Look through the records below for the line with "framework and develop". Return that line and each one after it up to and including the line with "iteration, rather than", exactly.

» **INPUT RECORDS**:
********************

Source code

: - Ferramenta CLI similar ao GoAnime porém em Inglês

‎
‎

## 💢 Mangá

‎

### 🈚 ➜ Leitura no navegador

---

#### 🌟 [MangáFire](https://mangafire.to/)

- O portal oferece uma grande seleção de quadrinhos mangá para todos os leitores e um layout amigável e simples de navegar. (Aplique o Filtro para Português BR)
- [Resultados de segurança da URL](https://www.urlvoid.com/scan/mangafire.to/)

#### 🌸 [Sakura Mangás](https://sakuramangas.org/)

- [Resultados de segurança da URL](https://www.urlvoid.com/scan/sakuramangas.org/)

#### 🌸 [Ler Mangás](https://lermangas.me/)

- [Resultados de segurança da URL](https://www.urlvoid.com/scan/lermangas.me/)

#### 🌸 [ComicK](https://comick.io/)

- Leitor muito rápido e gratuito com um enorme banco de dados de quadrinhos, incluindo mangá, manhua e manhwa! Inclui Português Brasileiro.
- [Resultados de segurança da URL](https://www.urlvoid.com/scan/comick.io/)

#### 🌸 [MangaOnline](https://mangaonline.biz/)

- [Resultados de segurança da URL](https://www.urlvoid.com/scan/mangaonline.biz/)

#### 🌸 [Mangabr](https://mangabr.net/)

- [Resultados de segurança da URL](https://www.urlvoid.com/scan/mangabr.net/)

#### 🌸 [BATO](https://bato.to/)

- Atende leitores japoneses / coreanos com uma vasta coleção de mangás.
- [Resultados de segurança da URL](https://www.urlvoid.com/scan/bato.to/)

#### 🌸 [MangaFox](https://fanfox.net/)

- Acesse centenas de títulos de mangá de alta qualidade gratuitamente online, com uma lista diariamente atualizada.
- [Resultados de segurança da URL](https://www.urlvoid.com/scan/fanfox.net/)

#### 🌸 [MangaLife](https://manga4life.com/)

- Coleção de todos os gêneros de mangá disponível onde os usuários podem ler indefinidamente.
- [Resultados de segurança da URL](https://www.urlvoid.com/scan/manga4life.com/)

********************

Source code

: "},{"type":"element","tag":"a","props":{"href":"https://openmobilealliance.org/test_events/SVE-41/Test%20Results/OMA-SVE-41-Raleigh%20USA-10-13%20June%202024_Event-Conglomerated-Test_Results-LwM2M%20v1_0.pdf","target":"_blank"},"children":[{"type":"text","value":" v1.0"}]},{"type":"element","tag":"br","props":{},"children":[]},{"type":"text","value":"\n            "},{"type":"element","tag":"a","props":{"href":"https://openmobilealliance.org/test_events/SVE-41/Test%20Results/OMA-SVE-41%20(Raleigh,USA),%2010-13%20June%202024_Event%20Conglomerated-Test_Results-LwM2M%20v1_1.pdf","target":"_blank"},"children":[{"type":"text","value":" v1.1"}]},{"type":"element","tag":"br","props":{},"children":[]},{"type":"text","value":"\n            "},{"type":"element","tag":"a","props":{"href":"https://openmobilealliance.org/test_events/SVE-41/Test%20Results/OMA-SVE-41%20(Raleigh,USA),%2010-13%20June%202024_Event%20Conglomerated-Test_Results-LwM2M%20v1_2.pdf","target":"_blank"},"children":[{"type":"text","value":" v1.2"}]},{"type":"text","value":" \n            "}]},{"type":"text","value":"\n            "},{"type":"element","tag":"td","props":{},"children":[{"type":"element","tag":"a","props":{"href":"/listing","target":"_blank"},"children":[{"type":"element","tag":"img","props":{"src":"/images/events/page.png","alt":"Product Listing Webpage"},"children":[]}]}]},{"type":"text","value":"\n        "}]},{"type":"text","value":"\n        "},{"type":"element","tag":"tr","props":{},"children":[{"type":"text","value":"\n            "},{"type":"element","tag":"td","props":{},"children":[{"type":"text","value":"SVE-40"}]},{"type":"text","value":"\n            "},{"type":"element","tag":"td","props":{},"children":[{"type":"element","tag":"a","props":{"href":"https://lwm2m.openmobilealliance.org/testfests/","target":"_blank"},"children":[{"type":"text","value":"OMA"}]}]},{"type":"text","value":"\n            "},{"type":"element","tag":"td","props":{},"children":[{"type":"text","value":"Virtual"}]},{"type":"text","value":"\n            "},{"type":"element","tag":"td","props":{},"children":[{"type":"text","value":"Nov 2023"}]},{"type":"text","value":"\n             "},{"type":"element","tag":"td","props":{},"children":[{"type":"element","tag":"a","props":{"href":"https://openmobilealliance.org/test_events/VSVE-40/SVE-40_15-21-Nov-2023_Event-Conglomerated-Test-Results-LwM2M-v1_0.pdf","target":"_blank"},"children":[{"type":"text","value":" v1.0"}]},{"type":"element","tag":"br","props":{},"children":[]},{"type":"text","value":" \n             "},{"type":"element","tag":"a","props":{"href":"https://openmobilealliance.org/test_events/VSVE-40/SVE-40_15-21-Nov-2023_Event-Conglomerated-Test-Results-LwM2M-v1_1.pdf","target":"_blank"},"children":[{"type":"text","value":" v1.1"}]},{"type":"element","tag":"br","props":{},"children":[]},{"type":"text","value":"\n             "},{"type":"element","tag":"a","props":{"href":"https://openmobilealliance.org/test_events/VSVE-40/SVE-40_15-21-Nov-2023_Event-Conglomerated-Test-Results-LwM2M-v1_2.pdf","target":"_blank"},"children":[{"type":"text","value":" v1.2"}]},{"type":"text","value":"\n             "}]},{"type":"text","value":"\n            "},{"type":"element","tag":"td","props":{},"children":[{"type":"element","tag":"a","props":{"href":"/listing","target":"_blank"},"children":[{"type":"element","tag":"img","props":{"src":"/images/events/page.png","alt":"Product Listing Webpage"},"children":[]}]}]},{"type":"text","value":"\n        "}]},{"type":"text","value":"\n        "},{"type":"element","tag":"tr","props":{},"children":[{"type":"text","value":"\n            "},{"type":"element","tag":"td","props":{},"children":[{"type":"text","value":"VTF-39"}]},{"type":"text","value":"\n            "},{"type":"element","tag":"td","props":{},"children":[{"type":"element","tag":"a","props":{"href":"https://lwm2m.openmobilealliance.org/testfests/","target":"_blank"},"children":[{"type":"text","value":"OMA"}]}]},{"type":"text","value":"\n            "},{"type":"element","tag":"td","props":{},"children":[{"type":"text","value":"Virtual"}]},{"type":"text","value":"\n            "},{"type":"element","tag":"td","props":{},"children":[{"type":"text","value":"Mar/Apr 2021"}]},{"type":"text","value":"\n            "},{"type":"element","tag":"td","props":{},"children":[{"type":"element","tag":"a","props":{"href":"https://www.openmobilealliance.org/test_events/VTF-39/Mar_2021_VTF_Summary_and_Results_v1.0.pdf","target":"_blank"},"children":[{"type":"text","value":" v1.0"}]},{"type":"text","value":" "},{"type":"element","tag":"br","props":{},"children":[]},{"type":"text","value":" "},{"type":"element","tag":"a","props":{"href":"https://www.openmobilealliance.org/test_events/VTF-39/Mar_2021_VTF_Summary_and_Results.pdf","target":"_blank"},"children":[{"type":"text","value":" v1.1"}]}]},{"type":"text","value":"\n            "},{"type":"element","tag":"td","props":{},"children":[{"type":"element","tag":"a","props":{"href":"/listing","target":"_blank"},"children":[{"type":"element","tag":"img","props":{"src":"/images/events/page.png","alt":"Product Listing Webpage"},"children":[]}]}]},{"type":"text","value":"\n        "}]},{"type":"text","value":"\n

********************

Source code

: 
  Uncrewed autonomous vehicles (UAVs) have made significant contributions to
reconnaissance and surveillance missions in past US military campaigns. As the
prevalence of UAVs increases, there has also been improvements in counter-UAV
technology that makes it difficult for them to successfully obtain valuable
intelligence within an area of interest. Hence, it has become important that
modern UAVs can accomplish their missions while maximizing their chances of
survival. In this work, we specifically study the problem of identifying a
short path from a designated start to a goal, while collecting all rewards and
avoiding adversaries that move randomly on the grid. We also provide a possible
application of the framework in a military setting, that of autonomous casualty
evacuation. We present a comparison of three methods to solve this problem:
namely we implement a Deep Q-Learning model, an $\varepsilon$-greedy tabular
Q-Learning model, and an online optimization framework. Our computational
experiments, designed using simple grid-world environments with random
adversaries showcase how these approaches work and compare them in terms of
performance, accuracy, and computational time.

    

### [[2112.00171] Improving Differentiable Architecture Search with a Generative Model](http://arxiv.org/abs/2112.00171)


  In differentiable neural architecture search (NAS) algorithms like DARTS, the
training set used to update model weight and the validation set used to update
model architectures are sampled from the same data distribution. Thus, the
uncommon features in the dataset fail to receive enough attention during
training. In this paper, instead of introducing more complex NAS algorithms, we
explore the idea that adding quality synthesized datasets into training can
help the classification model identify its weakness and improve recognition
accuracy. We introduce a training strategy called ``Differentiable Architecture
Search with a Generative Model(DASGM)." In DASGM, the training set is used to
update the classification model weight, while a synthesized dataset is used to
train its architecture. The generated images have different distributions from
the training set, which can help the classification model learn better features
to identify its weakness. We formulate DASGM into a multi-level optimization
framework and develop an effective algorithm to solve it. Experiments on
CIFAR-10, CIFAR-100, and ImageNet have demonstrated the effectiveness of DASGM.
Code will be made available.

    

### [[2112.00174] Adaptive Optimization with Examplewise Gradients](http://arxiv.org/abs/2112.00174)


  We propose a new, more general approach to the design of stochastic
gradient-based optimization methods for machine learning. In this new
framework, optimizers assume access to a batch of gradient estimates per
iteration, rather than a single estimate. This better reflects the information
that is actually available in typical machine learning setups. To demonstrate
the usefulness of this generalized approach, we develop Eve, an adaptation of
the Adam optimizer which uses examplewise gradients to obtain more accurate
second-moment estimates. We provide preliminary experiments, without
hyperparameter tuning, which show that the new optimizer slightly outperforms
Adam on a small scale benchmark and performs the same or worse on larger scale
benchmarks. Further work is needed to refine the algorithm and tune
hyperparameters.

********************

» **TASK RESULT**:
framework and develop an effective algorithm to solve it. Experiments on
CIFAR-10, CIFAR-100, and ImageNet have demonstrated the effectiveness of DASGM.
Code will be made available.

    

### [[2112.00174] Adaptive Optimization with Examplewise Gradients](http://arxiv.org/abs/2112.00174)


  We propose a new, more general approach to the design of stochastic
gradient-based optimization methods for machine learning. In this new
framework, optimizers assume access to a batch of gradient estimates per
iteration, rather than a single estimate. This better reflects the information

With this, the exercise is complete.